*AVAILABLE DATA:*

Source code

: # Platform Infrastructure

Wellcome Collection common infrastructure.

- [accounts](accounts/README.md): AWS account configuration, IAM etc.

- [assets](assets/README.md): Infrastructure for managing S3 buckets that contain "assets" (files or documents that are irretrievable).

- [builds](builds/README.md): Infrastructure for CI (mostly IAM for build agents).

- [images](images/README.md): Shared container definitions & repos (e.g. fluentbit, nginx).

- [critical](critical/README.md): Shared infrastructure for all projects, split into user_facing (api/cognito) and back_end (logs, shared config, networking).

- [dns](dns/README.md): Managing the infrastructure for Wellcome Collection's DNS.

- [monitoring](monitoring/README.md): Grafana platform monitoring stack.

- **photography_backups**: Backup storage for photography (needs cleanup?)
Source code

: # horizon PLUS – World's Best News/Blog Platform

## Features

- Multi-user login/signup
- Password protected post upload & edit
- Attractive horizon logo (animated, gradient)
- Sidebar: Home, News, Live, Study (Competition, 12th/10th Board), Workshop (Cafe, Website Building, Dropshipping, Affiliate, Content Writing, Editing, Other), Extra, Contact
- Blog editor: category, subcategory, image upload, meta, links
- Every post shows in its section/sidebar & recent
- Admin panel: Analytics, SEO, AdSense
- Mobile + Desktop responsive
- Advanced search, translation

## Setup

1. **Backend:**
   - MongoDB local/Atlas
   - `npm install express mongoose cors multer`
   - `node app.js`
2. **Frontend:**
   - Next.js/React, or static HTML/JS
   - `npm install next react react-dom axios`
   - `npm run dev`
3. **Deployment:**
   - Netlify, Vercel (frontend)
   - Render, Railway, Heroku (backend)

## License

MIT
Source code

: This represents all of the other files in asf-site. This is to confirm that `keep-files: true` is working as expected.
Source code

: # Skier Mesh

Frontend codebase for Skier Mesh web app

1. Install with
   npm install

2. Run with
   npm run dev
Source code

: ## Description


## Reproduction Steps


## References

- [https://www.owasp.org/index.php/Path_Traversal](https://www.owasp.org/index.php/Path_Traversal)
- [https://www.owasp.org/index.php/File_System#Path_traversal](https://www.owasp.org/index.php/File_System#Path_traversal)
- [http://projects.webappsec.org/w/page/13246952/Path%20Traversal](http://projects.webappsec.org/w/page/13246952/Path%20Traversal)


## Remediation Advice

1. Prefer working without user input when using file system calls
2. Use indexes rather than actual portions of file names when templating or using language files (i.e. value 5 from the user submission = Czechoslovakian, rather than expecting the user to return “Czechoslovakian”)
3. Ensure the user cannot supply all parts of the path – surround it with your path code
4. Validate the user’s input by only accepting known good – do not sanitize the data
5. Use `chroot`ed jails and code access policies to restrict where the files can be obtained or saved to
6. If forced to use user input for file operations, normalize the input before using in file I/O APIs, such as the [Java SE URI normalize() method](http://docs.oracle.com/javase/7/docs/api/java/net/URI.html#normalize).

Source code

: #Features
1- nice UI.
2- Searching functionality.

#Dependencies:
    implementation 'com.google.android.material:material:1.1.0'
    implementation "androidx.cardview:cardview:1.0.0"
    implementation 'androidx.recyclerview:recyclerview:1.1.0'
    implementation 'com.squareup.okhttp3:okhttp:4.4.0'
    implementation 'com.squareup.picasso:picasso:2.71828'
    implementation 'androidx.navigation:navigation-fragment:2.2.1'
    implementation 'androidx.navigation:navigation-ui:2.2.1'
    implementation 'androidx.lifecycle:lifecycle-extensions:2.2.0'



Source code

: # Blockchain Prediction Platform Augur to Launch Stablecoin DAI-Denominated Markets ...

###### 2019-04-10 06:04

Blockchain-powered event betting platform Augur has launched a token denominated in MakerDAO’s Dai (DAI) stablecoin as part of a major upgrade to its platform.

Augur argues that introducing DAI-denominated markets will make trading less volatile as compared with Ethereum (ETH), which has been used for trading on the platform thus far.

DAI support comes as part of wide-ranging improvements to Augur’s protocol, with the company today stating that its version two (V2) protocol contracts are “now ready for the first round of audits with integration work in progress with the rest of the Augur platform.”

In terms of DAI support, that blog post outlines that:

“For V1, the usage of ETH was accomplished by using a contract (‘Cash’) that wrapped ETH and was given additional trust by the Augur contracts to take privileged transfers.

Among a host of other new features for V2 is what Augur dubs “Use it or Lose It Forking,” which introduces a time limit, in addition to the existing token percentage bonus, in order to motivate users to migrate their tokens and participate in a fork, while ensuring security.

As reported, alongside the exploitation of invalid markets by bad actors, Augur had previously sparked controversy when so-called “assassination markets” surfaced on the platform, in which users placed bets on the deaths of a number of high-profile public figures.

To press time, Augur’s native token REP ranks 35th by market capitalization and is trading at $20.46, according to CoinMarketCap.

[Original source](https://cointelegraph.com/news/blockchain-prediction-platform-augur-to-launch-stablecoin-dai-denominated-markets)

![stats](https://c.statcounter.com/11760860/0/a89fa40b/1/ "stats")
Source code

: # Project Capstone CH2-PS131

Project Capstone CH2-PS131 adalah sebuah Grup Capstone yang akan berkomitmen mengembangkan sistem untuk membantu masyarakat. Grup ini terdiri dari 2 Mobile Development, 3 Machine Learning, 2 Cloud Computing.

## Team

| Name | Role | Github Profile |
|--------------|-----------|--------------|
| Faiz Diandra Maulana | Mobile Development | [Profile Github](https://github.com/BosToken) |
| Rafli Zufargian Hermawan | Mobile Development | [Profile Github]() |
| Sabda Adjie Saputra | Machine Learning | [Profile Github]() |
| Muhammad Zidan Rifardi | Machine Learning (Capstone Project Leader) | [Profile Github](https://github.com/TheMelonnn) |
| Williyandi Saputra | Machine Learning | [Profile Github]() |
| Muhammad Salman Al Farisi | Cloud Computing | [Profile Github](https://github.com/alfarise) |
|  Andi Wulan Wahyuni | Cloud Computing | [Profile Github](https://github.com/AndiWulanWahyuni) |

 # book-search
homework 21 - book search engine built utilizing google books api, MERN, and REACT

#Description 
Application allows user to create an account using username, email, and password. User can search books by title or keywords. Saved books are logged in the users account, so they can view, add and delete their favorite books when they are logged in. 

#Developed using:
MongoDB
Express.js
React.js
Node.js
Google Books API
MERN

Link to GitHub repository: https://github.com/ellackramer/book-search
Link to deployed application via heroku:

*AIM OF THE TASK:*
From the listing above, the lines starting with the one that has "1. **Backend:**" and running through the one that has "3. **Deployment:**" should be copied exactly, ends included.

*EXERCISE SOLUTION:*
1. **Backend:**
   - MongoDB local/Atlas
   - `npm install express mongoose cors multer`
   - `node app.js`
2. **Frontend:**
   - Next.js/React, or static HTML/JS
   - `npm install next react react-dom axios`
   - `npm run dev`
3. **Deployment:**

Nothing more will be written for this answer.